On the south wall of S. Mark's, looking over the Molo and the lagoon, is the famous Madonna before whom two lights burn all night. Not all day too, as I have seen it stated. Above her are two pretty cherubs against a light-blue background, holding the head of Christ: one of the gayest pieces of colour in Venice. Justice is again pinnacled here, and on her right, on another pinnacle, is a charming angel, upon whom a lion fondlingly climbs. Between and on each side are holy men within canopies, and beneath is much delicate work in sculpture. Below are porphyry insets and veined marbles, and on the parapet two griffins, one apparently destroying a child and one a lamb. The porphyry stone on the ground at the corner on our left is the Pietra del Bando, from which the laws of the Republic were read to the people. Thomas Coryat, the traveller, who walked from Somerset to Venice in 1608 and wrote the result of his journey in a quaint volume called Coryat's Crudities, adds another to the functions of the Pietra del Bando. "On this stone," he says, "are laide for the space of three dayes and three nights the heads of all such as being enemies or traitors to the State, or some notorious offenders, have been apprehended out of the citie, and beheaded by those that have been bountifully hired by the Senate for the same purpose." The four affectionate figures, in porphyry, at the corner of the Doges' Palace doorway, came also from the East.
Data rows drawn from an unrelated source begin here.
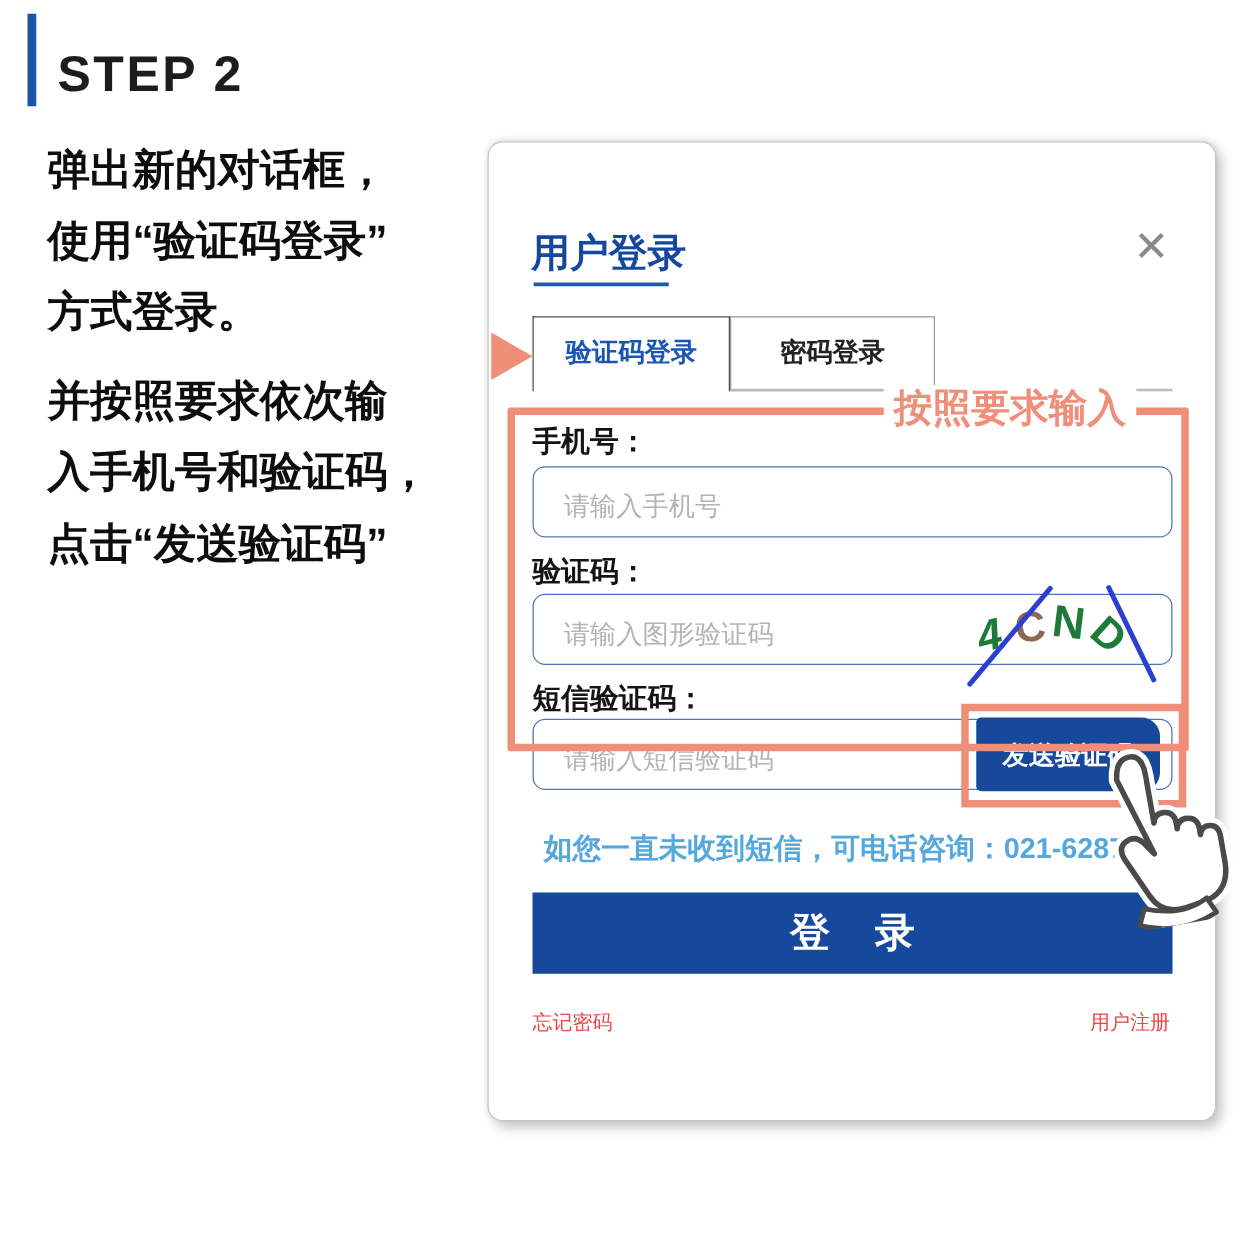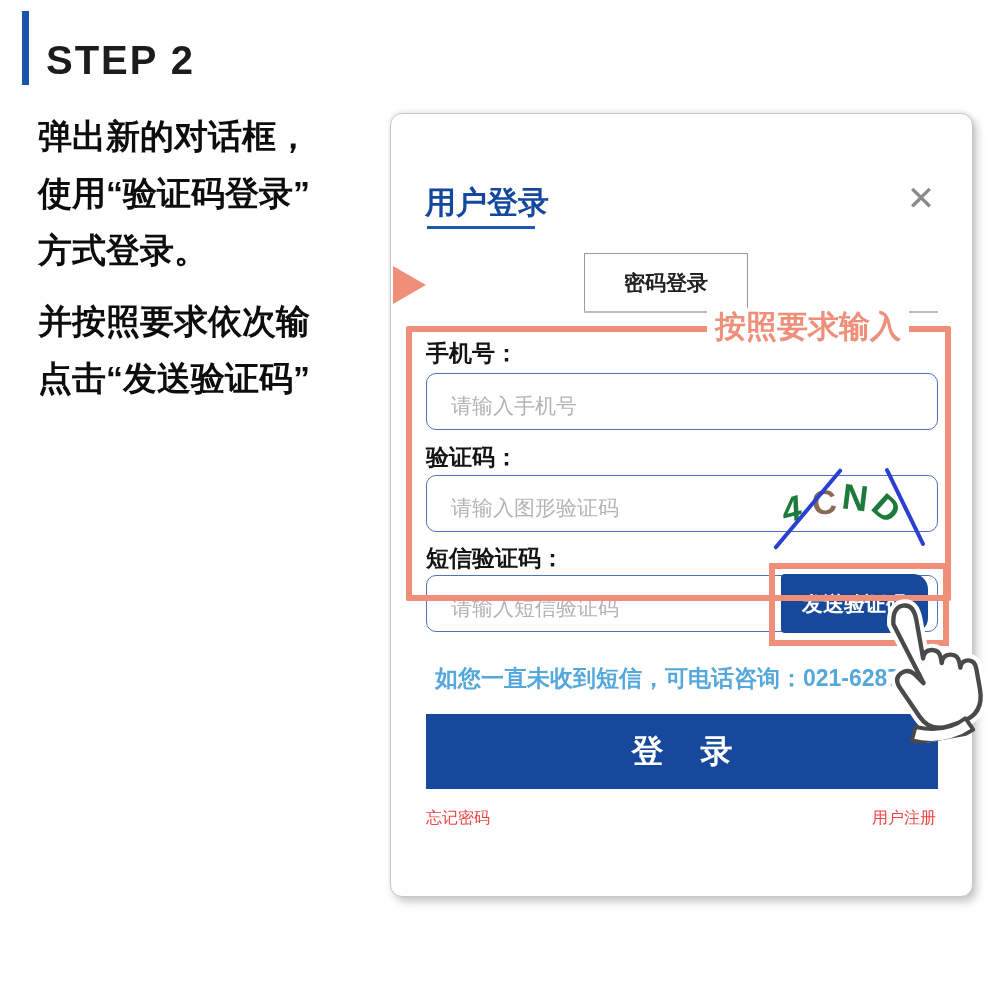"验证码登录" div.tab { html: none -> <div>验证码登录</div> }
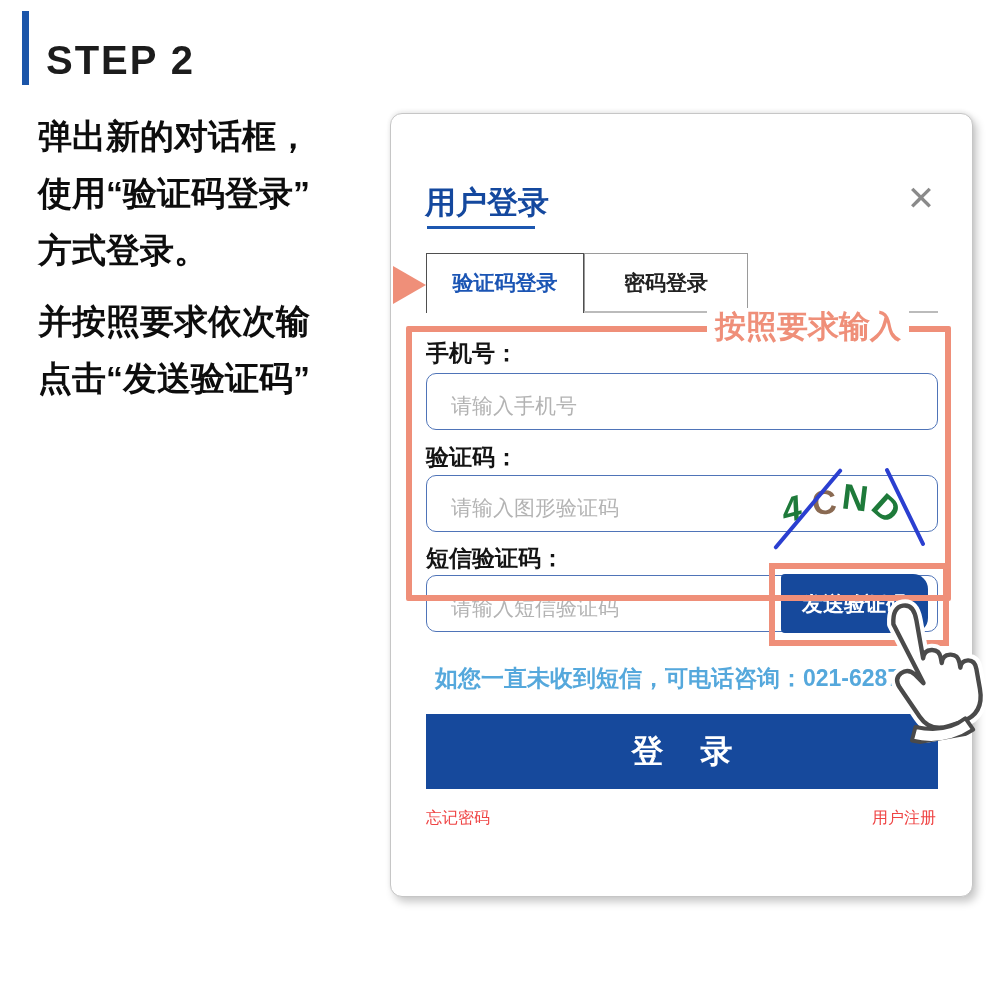"入手机号和验证码，" div { html: none -> <div>入手机号和验证码，</div> }
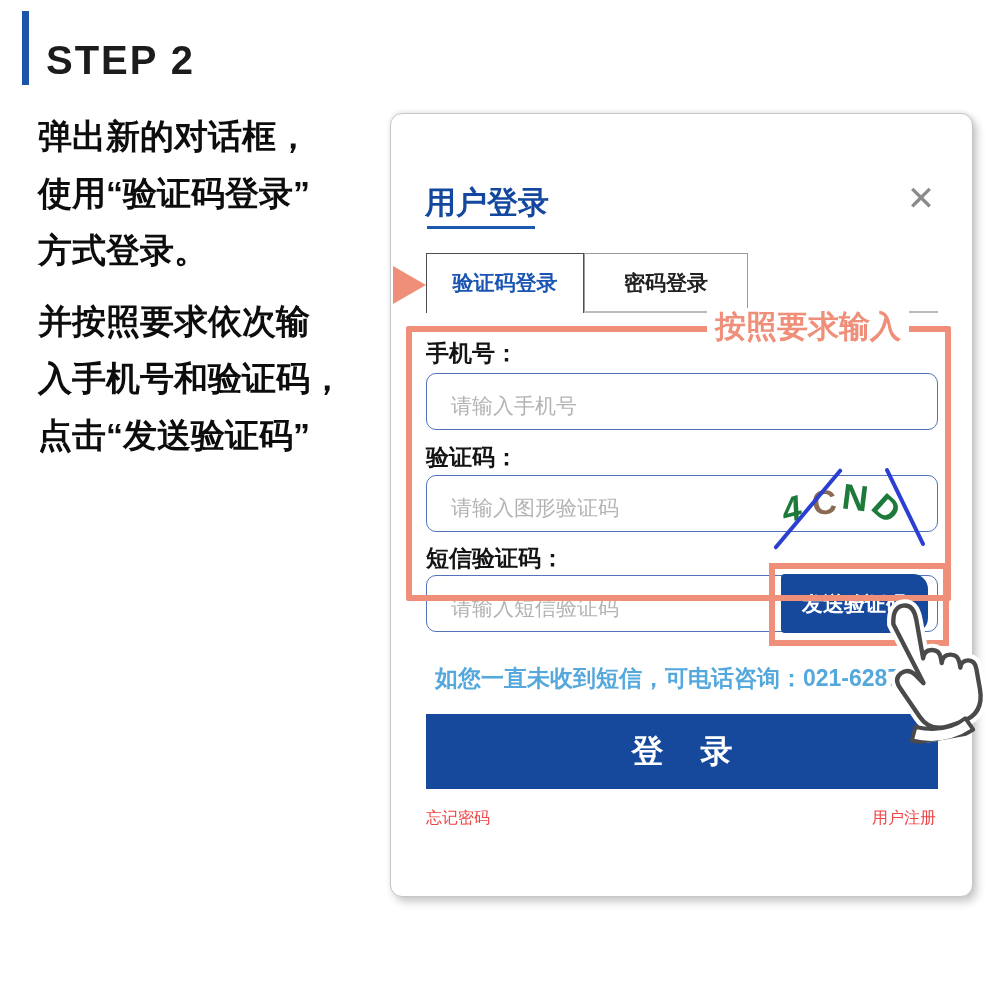"登 录" .login-btn { font-family: Liberation Sans, sans-serif -> Liberation Serif, serif; height: 75px -> 65px }
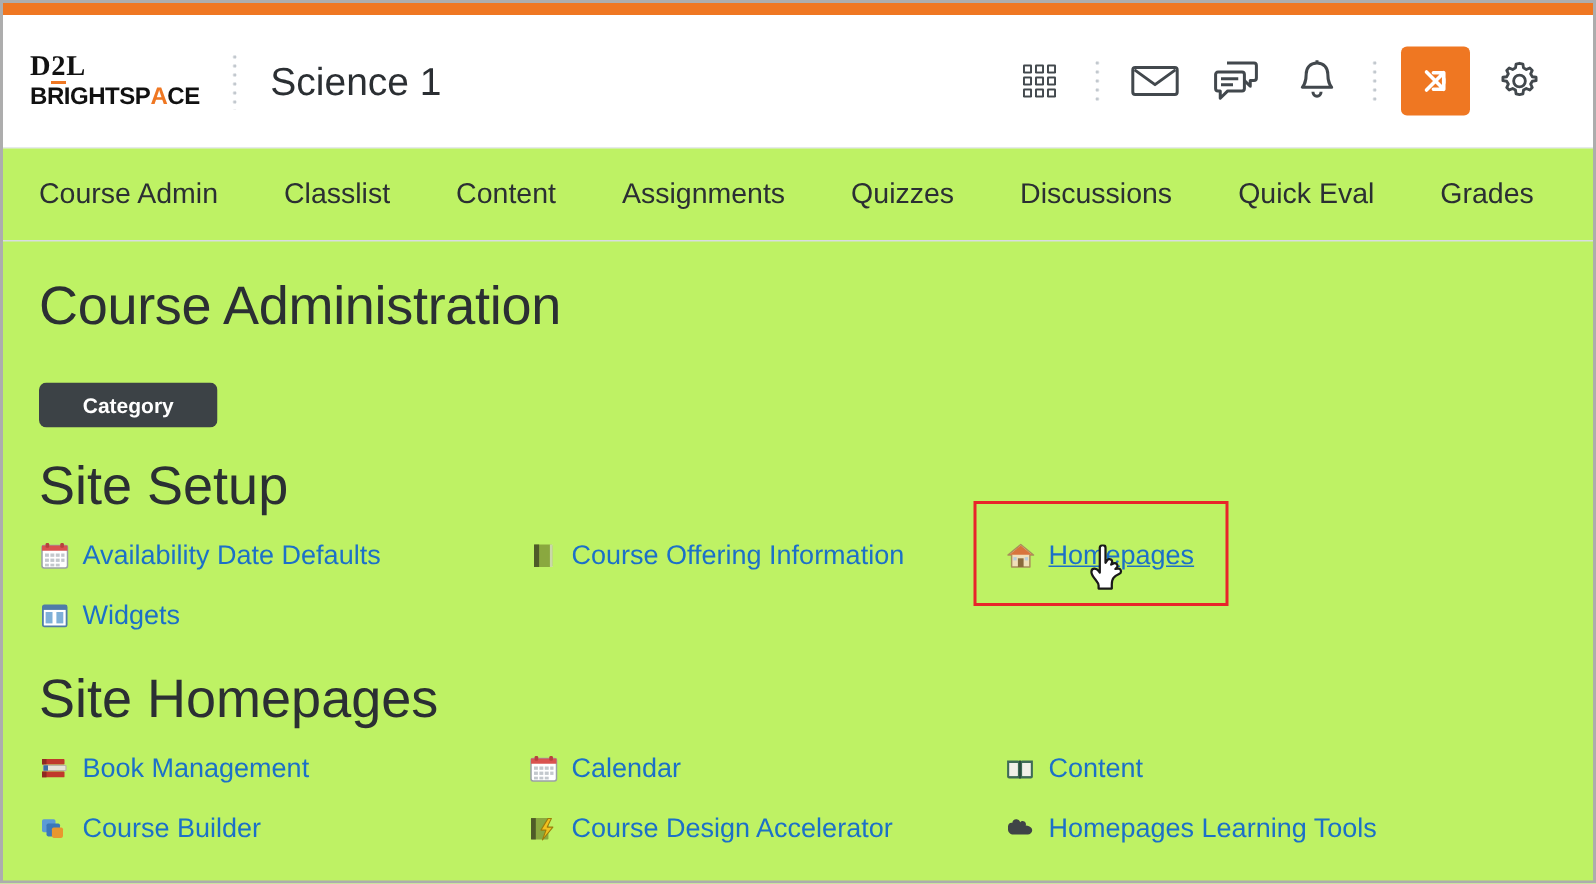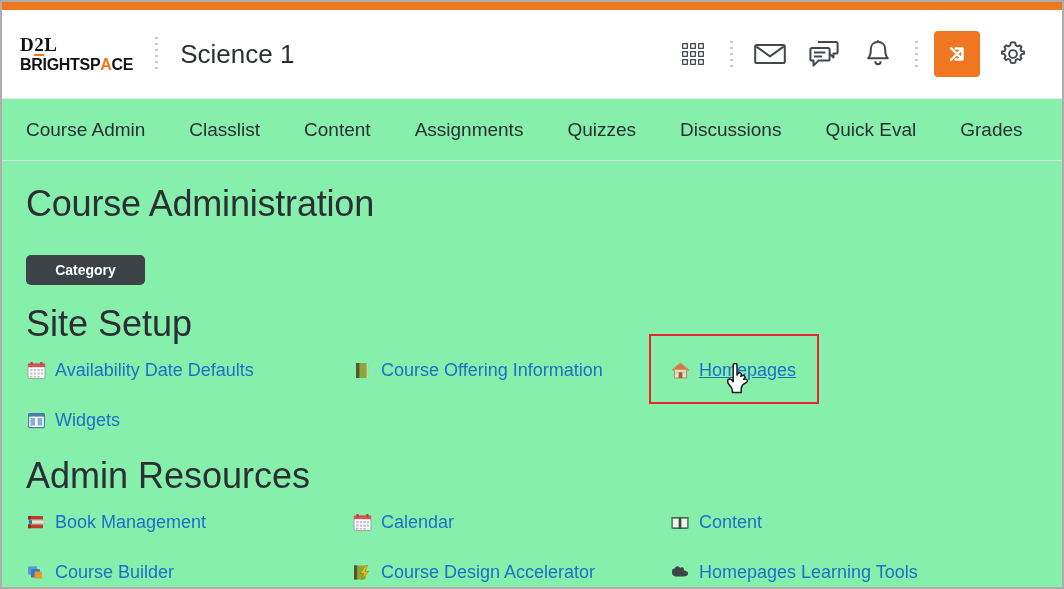"D2L" .page-frame { background: #86efac -> #bef264 }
Nothing definite is known of them, but many stories are told. The two richly carved isolated columns were brought from Acre in 1256.

Of these columns old Coryat has a story which I have found in no other writer. It may be true, and on the other hand it may have been the invention of some mischievous Venetian wag wishing to get a laugh out of the inquisitive Somerset pedestrian, whose leg was, I take it, invitingly pullable. "Near to this stone," he says, referring to the Pietra del Bando, "is another memorable thing to be observed. A marvailous faire paire of gallowes made of alabaster, the pillars being wrought with many curious borders, and workes, which served for no other purpose but to hang the Duke whensoever he shall happen to commit any treason against the State. And for that cause it is erected before the very gate of his Palace to the end to put him in minde to be faithfull and true to his country. If not, he seeth the place of punishment at hand. But this is not a perfect gallowes, because there are only two pillars without a transverse beame, which beame (they say) is to be erected when there is any execution, not else. Betwixt this gallowes malefactors and condemned men (that are to goe to be executed upon a scaffold betwixt the two famous pillars before mentioned at the South end of S. Mark's street, neare the Adriaticque Sea) are wont to say their prayers, to the Image of the Virgin Mary, standing on a part of S. Mark's Church right opposite unto them."